[start Data provided]

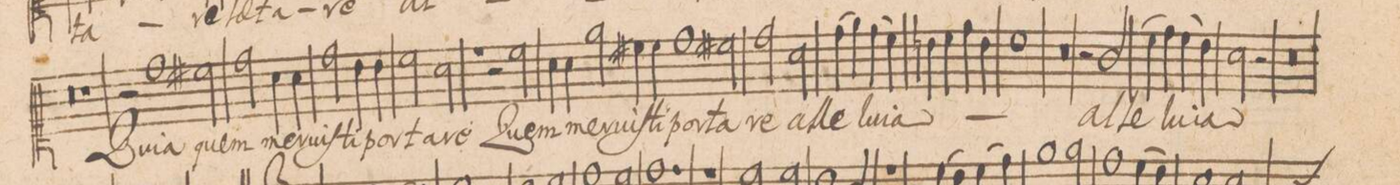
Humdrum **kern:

**kern	**text
*I"CANTVS.	*
*clefC1	*
*k[]	*
*met(c|)	*
*M2/1	*
2r	.
1dd\	Qui-
2cc#X\	-a
=20-	=20-
2dd\	quem
4a\	me-
4a\	-ru-
2dd\	-i-
4b\	-ſti
4b\	por-
=21-	=21-
2ccny\	-ta-
2a\	-re
1rdd	.
=22-	=22-
2r	.
2cc\	Quem
4a\	me-
4a\	-ru-
2ee\	-i-
=23-	=23-
4cc#X\	-ſti
4cc#\	por-
1dd\	-ta-
2cc#X\	.
=24-	=24-
2dd\	-re
2a\	al-
(4dd\	-le-
4ee\)	.
(4dd\	-lu-
4ccny\)	.
=25-	=25-
4bn\	.
4cc\	.
4dd\	.
4b\	.
1cc\	-ia
=26-	=26-
0r	.
=27-	=27-
2r	.
2g/	al-
(4cc\	-le-
4dd\)	.
(4cc\	-lu-
4b\)	.
=28-	=28-
2a\	-ia
2r	.
0r	.
=29-	=29-
*-	*-
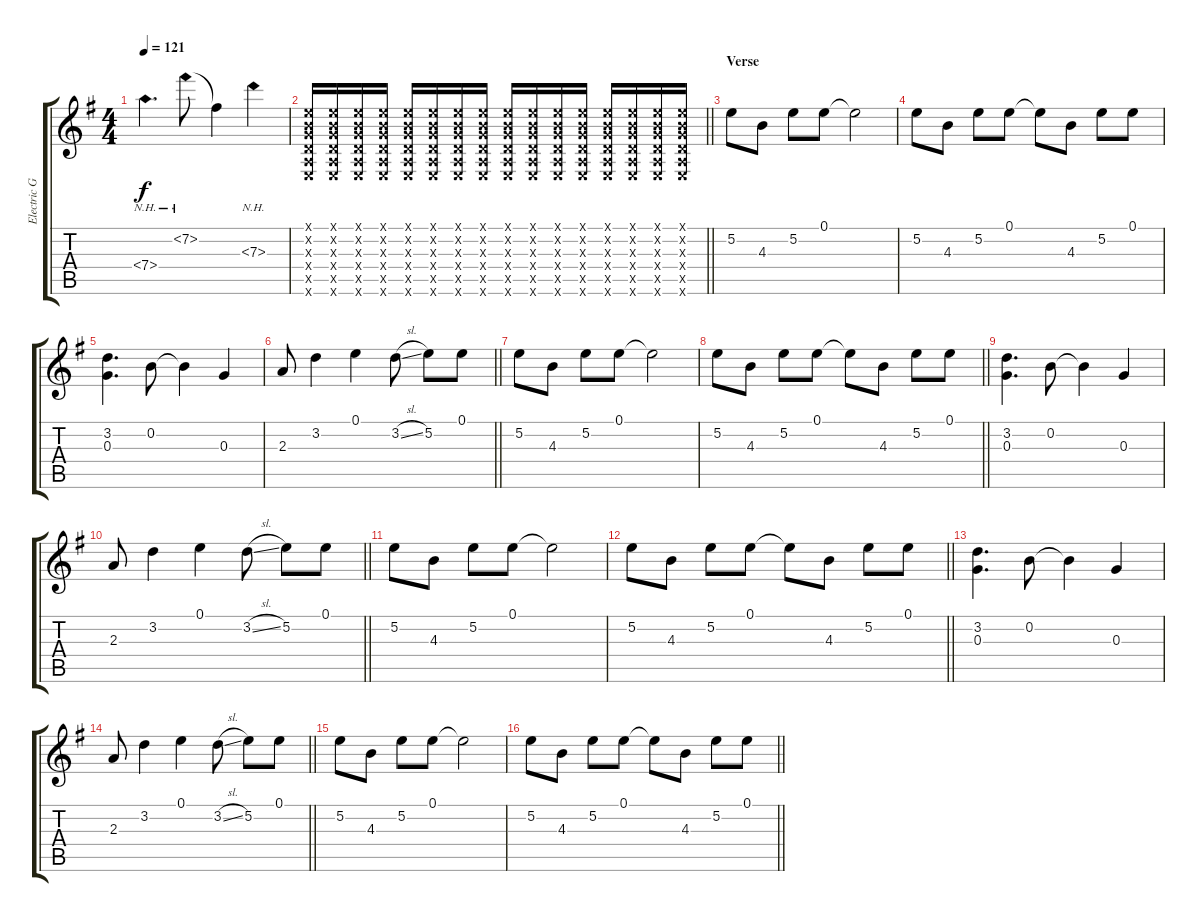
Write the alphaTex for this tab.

\track ("Electric Guitar 1" "Electric G") {instrument distortionguitar}
\staff {score tabs}
\tuning (E4 B3 G3 D3 A2 E2) {hide}
\ts (4 4)
\tempo 121
\clef g2
\ks g
7.4{nh}.4{d dy f} 7.2{nh}.8 7.2{t}.4 7.3{nh}.4 |
\barLineRight lightlight
(0.1{x} 0.2{x} 0.3{x} 0.4{x} 0.5{x} 0.6{x}).16 (0.1{x} 0.2{x} 0.3{x} 0.4{x} 0.5{x} 0.6{x}).16 (0.1{x} 0.2{x} 0.3{x} 0.4{x} 0.5{x} 0.6{x}).16 (0.1{x} 0.2{x} 0.3{x} 0.4{x} 0.5{x} 0.6{x}).16 (0.1{x} 0.2{x} 0.3{x} 0.4{x} 0.5{x} 0.6{x}).16 (0.1{x} 0.2{x} 0.3{x} 0.4{x} 0.5{x} 0.6{x}).16 (0.1{x} 0.2{x} 0.3{x} 0.4{x} 0.5{x} 0.6{x}).16 (0.1{x} 0.2{x} 0.3{x} 0.4{x} 0.5{x} 0.6{x}).16 (0.1{x} 0.2{x} 0.3{x} 0.4{x} 0.5{x} 0.6{x}).16 (0.1{x} 0.2{x} 0.3{x} 0.4{x} 0.5{x} 0.6{x}).16 (0.1{x} 0.2{x} 0.3{x} 0.4{x} 0.5{x} 0.6{x}).16 (0.1{x} 0.2{x} 0.3{x} 0.4{x} 0.5{x} 0.6{x}).16 (0.1{x} 0.2{x} 0.3{x} 0.4{x} 0.5{x} 0.6{x}).16 (0.1{x} 0.2{x} 0.3{x} 0.4{x} 0.5{x} 0.6{x}).16 (0.1{x} 0.2{x} 0.3{x} 0.4{x} 0.5{x} 0.6{x}).16 (0.1{x} 0.2{x} 0.3{x} 0.4{x} 0.5{x} 0.6{x}).16 |
\section ("" "Verse")
5.2.8 4.3.8 5.2.8 0.1.8 0.1{t}.2 |
5.2.8 4.3.8 5.2.8 0.1.8 0.1{t}.8 4.3.8 5.2.8 0.1.8 |
(3.2 0.3).4{d} 0.2.8 0.2{t}.4 0.3.4 |
\barLineRight lightlight
2.3.8 3.2.4 0.1.4 3.2{sl}.8 5.2.8 0.1.8 |
5.2.8 4.3.8 5.2.8 0.1.8 0.1{t}.2 |
\barLineRight lightlight
5.2.8 4.3.8 5.2.8 0.1.8 0.1{t}.8 4.3.8 5.2.8 0.1.8 |
(3.2 0.3).4{d} 0.2.8 0.2{t}.4 0.3.4 |
\barLineRight lightlight
2.3.8 3.2.4 0.1.4 3.2{sl}.8 5.2.8 0.1.8 |
5.2.8 4.3.8 5.2.8 0.1.8 0.1{t}.2 |
\barLineRight lightlight
5.2.8 4.3.8 5.2.8 0.1.8 0.1{t}.8 4.3.8 5.2.8 0.1.8 |
(3.2 0.3).4{d} 0.2.8 0.2{t}.4 0.3.4 |
\barLineRight lightlight
2.3.8 3.2.4 0.1.4 3.2{sl}.8 5.2.8 0.1.8 |
5.2.8 4.3.8 5.2.8 0.1.8 0.1{t}.2 |
\barLineRight lightlight
5.2.8 4.3.8 5.2.8 0.1.8 0.1{t}.8 4.3.8 5.2.8 0.1.8
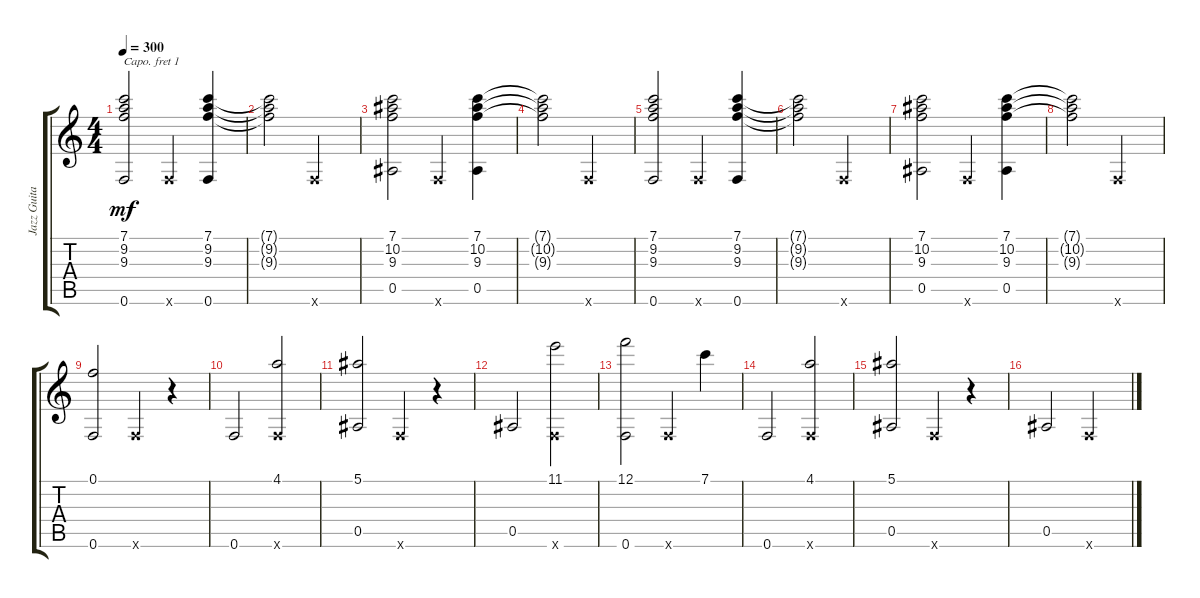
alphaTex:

\track ("Jazz Guitar" "Jazz Guita") {instrument electricguitarjazz}
\staff {score tabs}
\capo 1
\tuning (E4 B3 G3 D3 A2 E2) {hide}
\ts (4 4)
\tempo 300
\clef g2
\ks c
(7.1 9.2 9.3 0.6).2{dy mf} 0.6{x}.4 (7.1 9.2 9.3 0.6).4 |
(7.1{t} 9.2{t} 9.3{t}).2 0.6{x}.2 |
(7.1 10.2 9.3 0.5).2 0.6{x}.4 (7.1 10.2 9.3 0.5).4 |
(7.1{t} 10.2{t} 9.3{t}).2 0.6{x}.2 |
(7.1 9.2 9.3 0.6).2 0.6{x}.4 (7.1 9.2 9.3 0.6).4 |
(7.1{t} 9.2{t} 9.3{t}).2 0.6{x}.2 |
(7.1 10.2 9.3 0.5).2 0.6{x}.4 (7.1 10.2 9.3 0.5).4 |
(7.1{t} 10.2{t} 9.3{t}).2 0.6{x}.2 |
(0.1 0.6).2 0.6{x}.4 r.4 |
0.6.2 (4.1 0.6{x}).2 |
(5.1 0.5).2 0.6{x}.4 r.4 |
0.5.2 (11.1 0.6{x}).2 |
(12.1 0.6).2 0.6{x}.4 7.1.4 |
0.6.2 (4.1 0.6{x}).2 |
(5.1 0.5).2 0.6{x}.4 r.4 |
0.5.2 0.6{x}.2
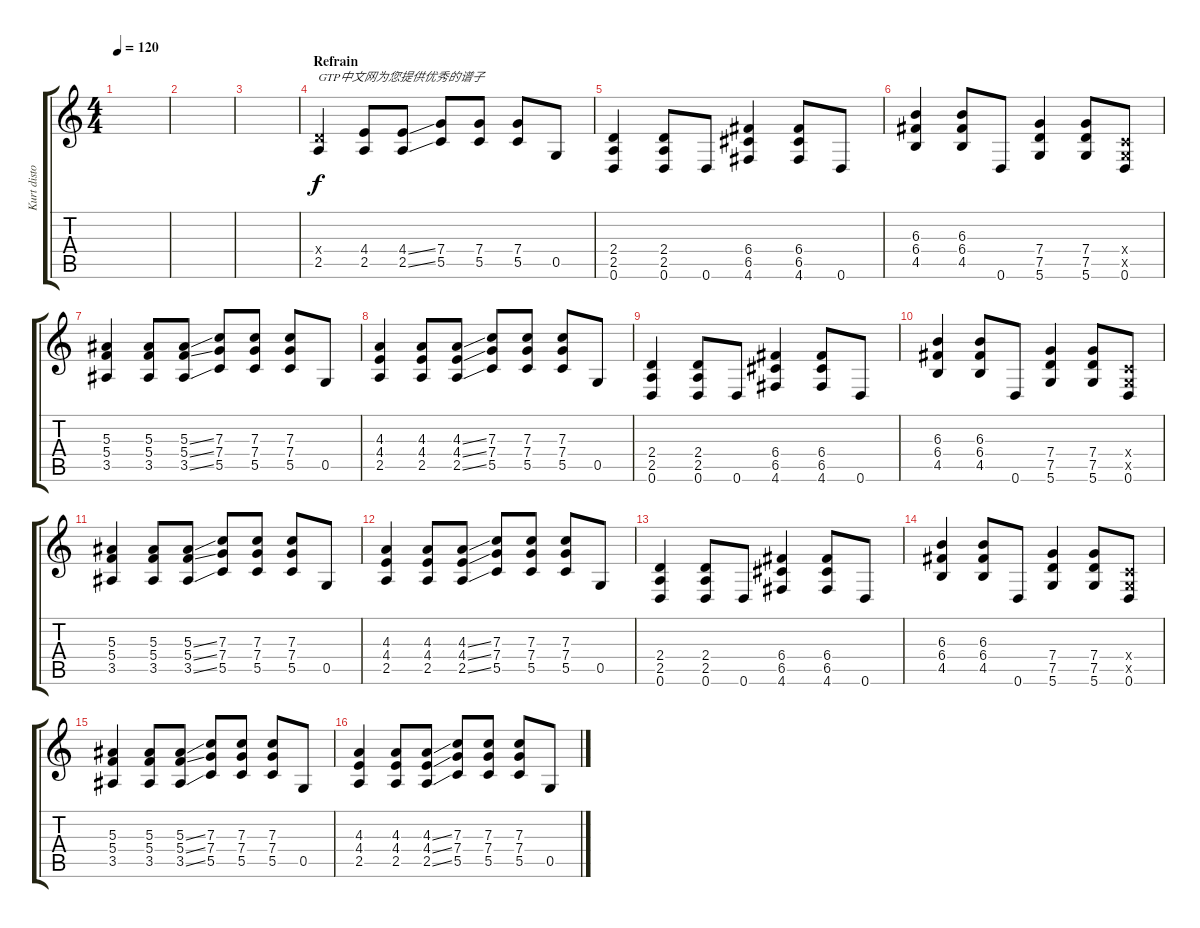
\track ("Kurt disto" "Kurt disto") {instrument overdrivenguitar}
\staff {score tabs}
\tuning (D4 A3 F3 C3 G2 D2) {hide}
\ts (4 4)
\tempo 120
\clef g2
\ks c
|
|
|
\section ("" "Refrain")
(2.4{x} 2.5).4{txt "GTP中文网为您提供优秀的谱子"} (4.4 2.5).8 (4.4{ss} 2.5{ss}).8 (7.4 5.5).8 (7.4 5.5).8 (7.4 5.5).8 0.5.8 |
(2.4 2.5 0.6).4 (2.4 2.5 0.6).8 0.6.8 (6.4 6.5 4.6).4 (6.4 6.5 4.6).8 0.6.8 |
(6.3 6.4 4.5).4 (6.3 6.4 4.5).8 0.6.8 (7.4 7.5 5.6).4 (7.4 7.5 5.6).8 (0.4{x} 0.5{x} 0.6).8 |
(5.3 5.4 3.5).4 (5.3 5.4 3.5).8 (5.3{ss} 5.4{ss} 3.5{ss}).8 (7.3 7.4 5.5).8 (7.3 7.4 5.5).8 (7.3 7.4 5.5).8 0.5.8 |
(4.3 4.4 2.5).4 (4.3 4.4 2.5).8 (4.3{ss} 4.4{ss} 2.5{ss}).8 (7.3 7.4 5.5).8 (7.3 7.4 5.5).8 (7.3 7.4 5.5).8 0.5.8 |
(2.4 2.5 0.6).4 (2.4 2.5 0.6).8 0.6.8 (6.4 6.5 4.6).4 (6.4 6.5 4.6).8 0.6.8 |
(6.3 6.4 4.5).4 (6.3 6.4 4.5).8 0.6.8 (7.4 7.5 5.6).4 (7.4 7.5 5.6).8 (0.4{x} 0.5{x} 0.6).8 |
(5.3 5.4 3.5).4 (5.3 5.4 3.5).8 (5.3{ss} 5.4{ss} 3.5{ss}).8 (7.3 7.4 5.5).8 (7.3 7.4 5.5).8 (7.3 7.4 5.5).8 0.5.8 |
(4.3 4.4 2.5).4 (4.3 4.4 2.5).8 (4.3{ss} 4.4{ss} 2.5{ss}).8 (7.3 7.4 5.5).8 (7.3 7.4 5.5).8 (7.3 7.4 5.5).8 0.5.8 |
(2.4 2.5 0.6).4 (2.4 2.5 0.6).8 0.6.8 (6.4 6.5 4.6).4 (6.4 6.5 4.6).8 0.6.8 |
(6.3 6.4 4.5).4 (6.3 6.4 4.5).8 0.6.8 (7.4 7.5 5.6).4 (7.4 7.5 5.6).8 (0.4{x} 0.5{x} 0.6).8 |
(5.3 5.4 3.5).4 (5.3 5.4 3.5).8 (5.3{ss} 5.4{ss} 3.5{ss}).8 (7.3 7.4 5.5).8 (7.3 7.4 5.5).8 (7.3 7.4 5.5).8 0.5.8 |
(4.3 4.4 2.5).4 (4.3 4.4 2.5).8 (4.3{ss} 4.4{ss} 2.5{ss}).8 (7.3 7.4 5.5).8 (7.3 7.4 5.5).8 (7.3 7.4 5.5).8 0.5.8
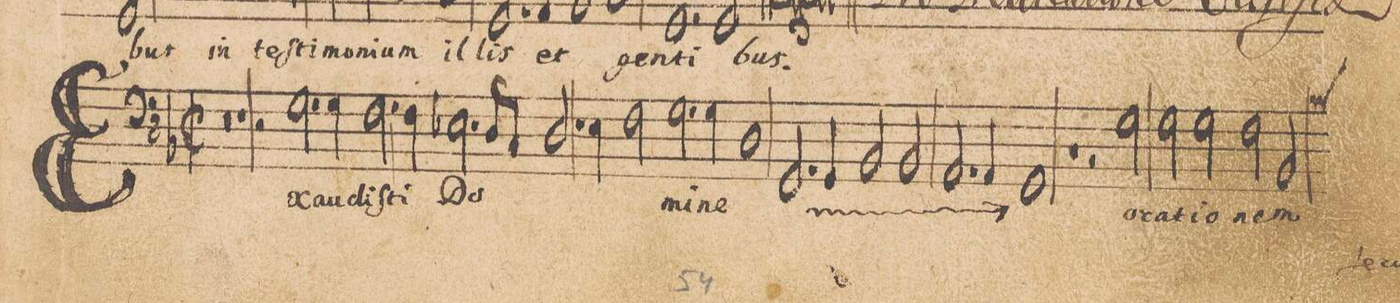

[end Data provided]

Problem requirements
Reproduce the data from its first line through the line containing "Write the alphaTex for this tab.", with both ends included. Leave the pictures out.

Exercise answer
Humdrum **kern:

**kern	**text
*I"CANTVS.	*
*clefC1	*
*k[]	*
*met(c|)	*
*M2/1	*
2r	.
1dd\	Qui-
2cc#X\	-a
=20-	=20-
2dd\	quem
4a\	me-
4a\	-ru-
2dd\	-i-
4b\	-ſti
4b\	por-
=21-	=21-
2ccny\	-ta-
2a\	-re
1rdd	.
=22-	=22-
2r	.
2cc\	Quem
4a\	me-
4a\	-ru-
2ee\	-i-
=23-	=23-
4cc#X\	-ſti
4cc#\	por-
1dd\	-ta-
2cc#X\	.
=24-	=24-
2dd\	-re
2a\	al-
(4dd\	-le-
4ee\)	.
(4dd\	-lu-
4ccny\)	.
=25-	=25-
4bn\	.
4cc\	.
4dd\	.
4b\	.
1cc\	-ia
=26-	=26-
0r	.
=27-	=27-
2r	.
2g/	al-
(4cc\	-le-
4dd\)	.
(4cc\	-lu-
4b\)	.
=28-	=28-
2a\	-ia
2r	.
0r	.
=29-	=29-
*-	*-
Write the alphaTex for this tab.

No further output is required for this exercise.